(Beginning of Document segment)
Supreme Court: In appeals filed by the assessee against the common judgment and order dated 03-05-2019 passed by the Allahabad High Court, wherein the Court allowed both the Commercial Tax Revisions filed by the ‘Commissioner of Commercial Tax UP’ (‘Revenue’) against the Orders dated 04-05-2016 and 05-07-2017 passed by the Commercial Tax Tribunal, viewing that the assessee is not entitled to the full benefit of Input Tax Credit (‘ITC’) claimed on the goods purchased by it for manufacturing its final product, the three judge bench of Dr. Dhananjaya Y. Chandrachud, J.B. Pardiwala* and Manoj Misra, JJ. while setting aside the impugned judgment, held that the charging Section of the UP-VAT Act, entitles the assessee to claim full amount of tax paid on the purchases as ITC. It also said that, in casethe legislative intent of the 2010 Amendment was to limit the scope and ambit of ‘goods’ under Section 13(1)(f) solely to ‘taxable goods’, there was nothing that could have prevented the Legislature from expressly using the phrase ‘taxable goods’ in Section 13(1)(f) of the UP-VAT Act. Further, it held that the High Court had committed an error in passing the impugned judgment relying on the decision in State of Karnataka v. M.K. Agro Tech. (P) Ltd., (2017) 16 SCC 210
Issues and Analysis:
Whether the assessee is entitled to claim full amount of tax paid towards the purchase of raw Rice Bran as ITC, based on the provisions of Section 13(1)(a) read with S. No. 2(ii) of the Table and Section 13(3)(b) read with Explanation (iii) of Section 13 of the Uttar Pradesh Value Added Tax Act, 2008 (‘UP VAT Act’)?
After interpreting Section 13 of the UP-VAT Act, the Court said that the legislative intent was never to limit or circumscribe the scope of ‘goods’ as outlined in Section 13(1)(f) to only ‘taxable goods’. The amendment was effected with some definite purpose. The mischief that was sought to be addressed by virtue of introducing Section 13(1)(f) to the scheme of the UP-VAT Act was one where the goods (including taxable, exempt goods, by-products or waste products) manufactured were being sold at a price lower than the cost price. It is in such cases that the extent of permissible or allowable ITC would be limited to the tax payable on the sale value of the goods or manufactured goods. Further, it said that the definition of “goods” under Section 2(m) of the UP-VAT Act, does not differentiate between ‘exempt’ and ‘taxable goods’ and equally, the word ‘goods’ under Section 13(1)(f) of the UP-VAT Act has also not been qualified by the word ‘taxable’.
(End of Document segment)
(Beginning of Exercise data)
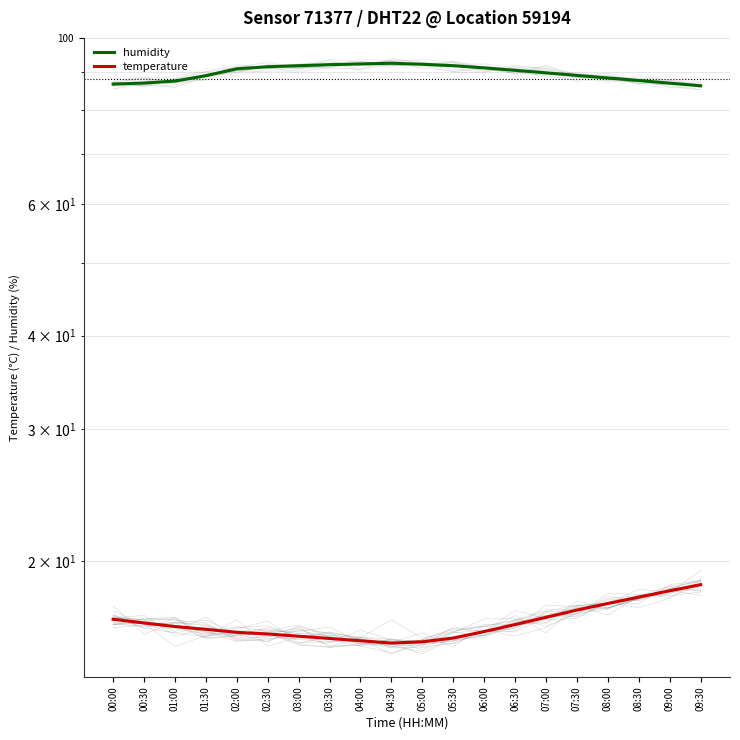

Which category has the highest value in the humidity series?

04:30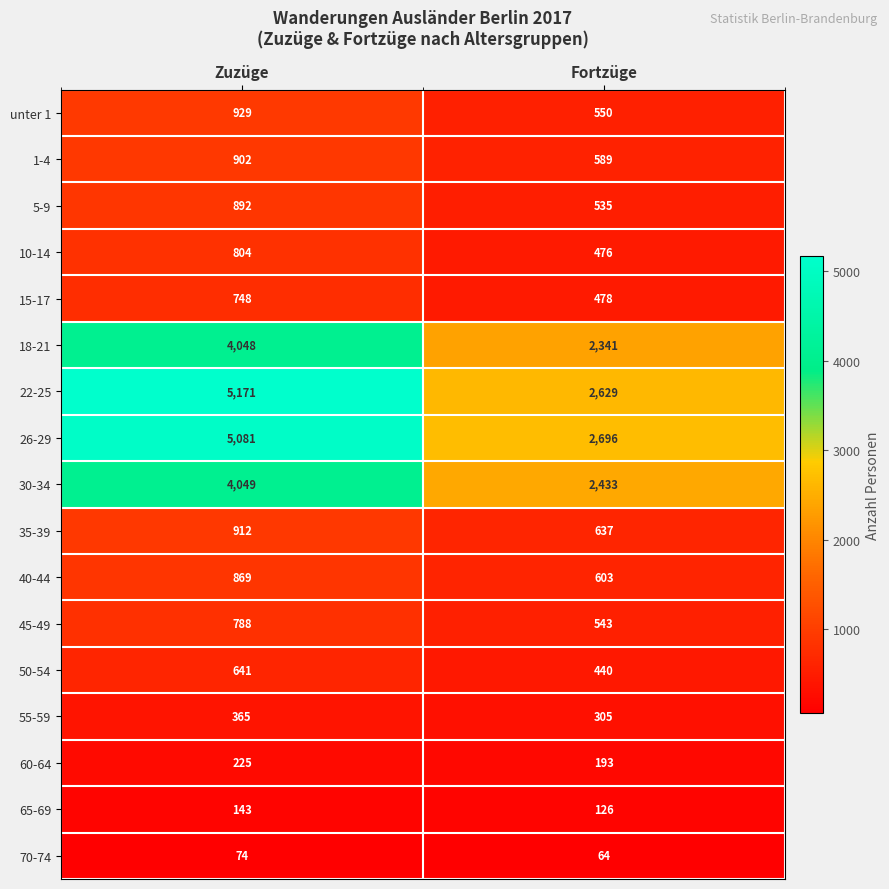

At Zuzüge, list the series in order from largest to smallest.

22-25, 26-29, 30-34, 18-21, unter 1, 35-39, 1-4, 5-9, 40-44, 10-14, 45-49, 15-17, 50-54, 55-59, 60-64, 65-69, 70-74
(End of Exercise data)
> _Tasks to carry out_
[1] Answer from the judgment summary:
(a) Which High Court passed the judgment dated 03-05-2019?
(b) The tax paid on the purchase of what raw material is at issue?
(c) Which section of the UP-VAT Act defines "goods"?
[2] List every judge the judgment summary names on the Supreme Court bench.
The listing is not needed for this work.

> _Responses by task_
[1]
(a) The Allahabad High Court
(b) Raw Rice Bran
(c) Section 2(m)

[2]
Dr. Dhananjaya Y. Chandrachud
J.B. Pardiwala
Manoj Misra